Collection entries
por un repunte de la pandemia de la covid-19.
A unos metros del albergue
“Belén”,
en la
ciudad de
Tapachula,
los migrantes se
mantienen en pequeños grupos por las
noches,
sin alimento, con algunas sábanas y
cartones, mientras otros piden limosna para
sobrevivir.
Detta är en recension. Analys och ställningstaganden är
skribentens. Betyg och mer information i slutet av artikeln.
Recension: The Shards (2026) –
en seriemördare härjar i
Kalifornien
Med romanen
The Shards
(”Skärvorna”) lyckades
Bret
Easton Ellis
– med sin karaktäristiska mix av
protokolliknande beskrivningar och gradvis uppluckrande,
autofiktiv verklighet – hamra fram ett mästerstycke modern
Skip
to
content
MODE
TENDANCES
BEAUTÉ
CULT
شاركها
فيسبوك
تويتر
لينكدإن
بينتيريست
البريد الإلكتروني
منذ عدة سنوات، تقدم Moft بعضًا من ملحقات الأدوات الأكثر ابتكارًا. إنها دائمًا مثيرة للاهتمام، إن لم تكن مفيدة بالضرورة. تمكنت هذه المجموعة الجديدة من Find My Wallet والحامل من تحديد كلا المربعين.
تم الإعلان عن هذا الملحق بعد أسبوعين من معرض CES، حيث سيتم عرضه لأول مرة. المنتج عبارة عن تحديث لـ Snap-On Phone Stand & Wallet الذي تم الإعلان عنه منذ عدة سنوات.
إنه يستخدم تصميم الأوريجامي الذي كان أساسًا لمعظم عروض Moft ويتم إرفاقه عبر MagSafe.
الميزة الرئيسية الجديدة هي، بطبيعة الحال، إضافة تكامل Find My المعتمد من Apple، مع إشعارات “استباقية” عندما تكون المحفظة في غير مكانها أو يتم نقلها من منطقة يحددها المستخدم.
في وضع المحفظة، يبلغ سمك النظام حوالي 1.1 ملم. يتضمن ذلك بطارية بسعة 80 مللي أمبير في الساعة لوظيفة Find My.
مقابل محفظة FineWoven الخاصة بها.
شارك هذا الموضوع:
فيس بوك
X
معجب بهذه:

--

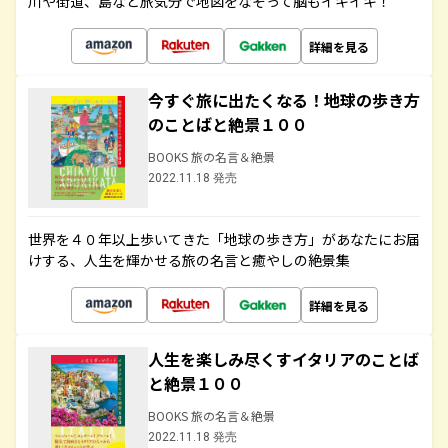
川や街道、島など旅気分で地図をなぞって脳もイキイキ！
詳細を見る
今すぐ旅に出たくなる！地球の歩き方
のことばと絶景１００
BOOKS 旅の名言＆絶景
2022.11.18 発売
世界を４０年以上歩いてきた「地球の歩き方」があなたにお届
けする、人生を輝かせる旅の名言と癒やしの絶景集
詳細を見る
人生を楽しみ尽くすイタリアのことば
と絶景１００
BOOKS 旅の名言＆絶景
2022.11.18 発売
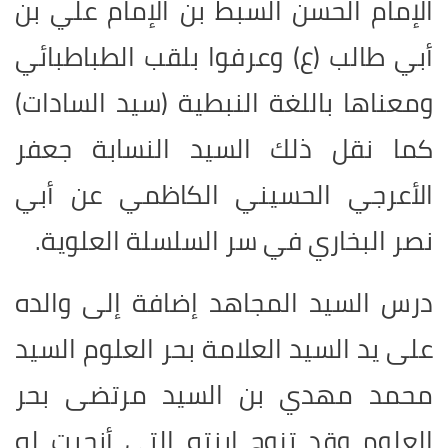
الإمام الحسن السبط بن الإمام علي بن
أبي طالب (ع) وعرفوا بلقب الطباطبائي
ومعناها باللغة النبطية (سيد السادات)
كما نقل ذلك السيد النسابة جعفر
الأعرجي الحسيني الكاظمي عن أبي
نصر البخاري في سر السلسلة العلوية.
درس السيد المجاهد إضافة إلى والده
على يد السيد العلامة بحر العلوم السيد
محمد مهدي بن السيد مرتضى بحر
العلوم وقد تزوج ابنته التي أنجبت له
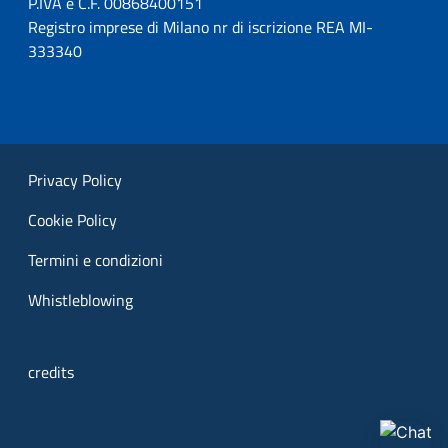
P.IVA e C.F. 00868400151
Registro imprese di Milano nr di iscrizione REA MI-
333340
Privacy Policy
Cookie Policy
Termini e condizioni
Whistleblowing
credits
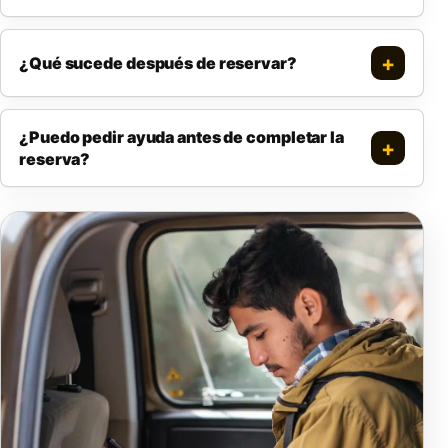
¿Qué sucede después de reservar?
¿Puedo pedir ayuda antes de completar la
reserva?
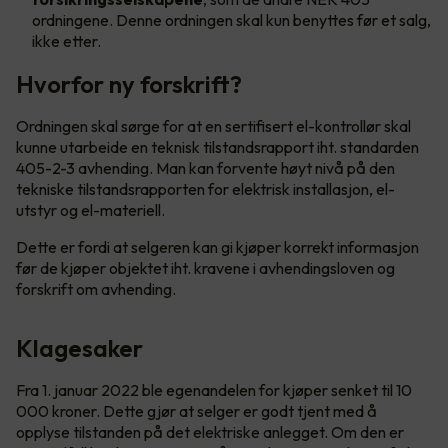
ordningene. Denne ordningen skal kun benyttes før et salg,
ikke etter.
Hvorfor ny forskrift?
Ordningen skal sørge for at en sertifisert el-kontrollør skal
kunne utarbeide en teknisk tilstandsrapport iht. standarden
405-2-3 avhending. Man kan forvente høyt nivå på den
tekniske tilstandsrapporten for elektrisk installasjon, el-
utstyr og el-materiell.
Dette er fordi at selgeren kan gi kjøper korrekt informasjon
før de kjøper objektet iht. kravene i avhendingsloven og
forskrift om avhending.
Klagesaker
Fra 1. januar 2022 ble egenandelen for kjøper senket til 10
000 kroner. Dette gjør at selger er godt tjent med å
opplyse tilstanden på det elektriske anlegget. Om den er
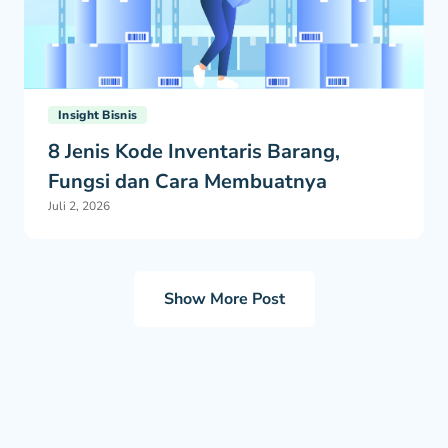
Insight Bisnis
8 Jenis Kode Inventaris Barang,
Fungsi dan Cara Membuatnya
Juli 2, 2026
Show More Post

* [TASK INSTRUCTIONS]: Beginning with the line that has "por un repunte de la pandemia de la covid-19." and ending with the line that has "إنه يستخدم تصميم", set down the lines above exactly and include no others.

* [WRITTEN RESPONSE]:
por un repunte de la pandemia de la covid-19.
A unos metros del albergue
“Belén”,
en la
ciudad de
Tapachula,
los migrantes se
mantienen en pequeños grupos por las
noches,
sin alimento, con algunas sábanas y
cartones, mientras otros piden limosna para
sobrevivir.
Detta är en recension. Analys och ställningstaganden är
skribentens. Betyg och mer information i slutet av artikeln.
Recension: The Shards (2026) –
en seriemördare härjar i
Kalifornien
Med romanen
The Shards
(”Skärvorna”) lyckades
Bret
Easton Ellis
– med sin karaktäristiska mix av
protokolliknande beskrivningar och gradvis uppluckrande,
autofiktiv verklighet – hamra fram ett mästerstycke modern
Skip
to
content
MODE
TENDANCES
BEAUTÉ
CULT
شاركها
فيسبوك
تويتر
لينكدإن
بينتيريست
البريد الإلكتروني
منذ عدة سنوات، تقدم Moft بعضًا من ملحقات الأدوات الأكثر ابتكارًا. إنها دائمًا مثيرة للاهتمام، إن لم تكن مفيدة بالضرورة. تمكنت هذه المجموعة الجديدة من Find My Wallet والحامل من تحديد كلا المربعين.
تم الإعلان عن هذا الملحق بعد أسبوعين من معرض CES، حيث سيتم عرضه لأول مرة. المنتج عبارة عن تحديث لـ Snap-On Phone Stand & Wallet الذي تم الإعلان عنه منذ عدة سنوات.
إنه يستخدم تصميم الأوريجامي الذي كان أساسًا لمعظم عروض Moft ويتم إرفاقه عبر MagSafe.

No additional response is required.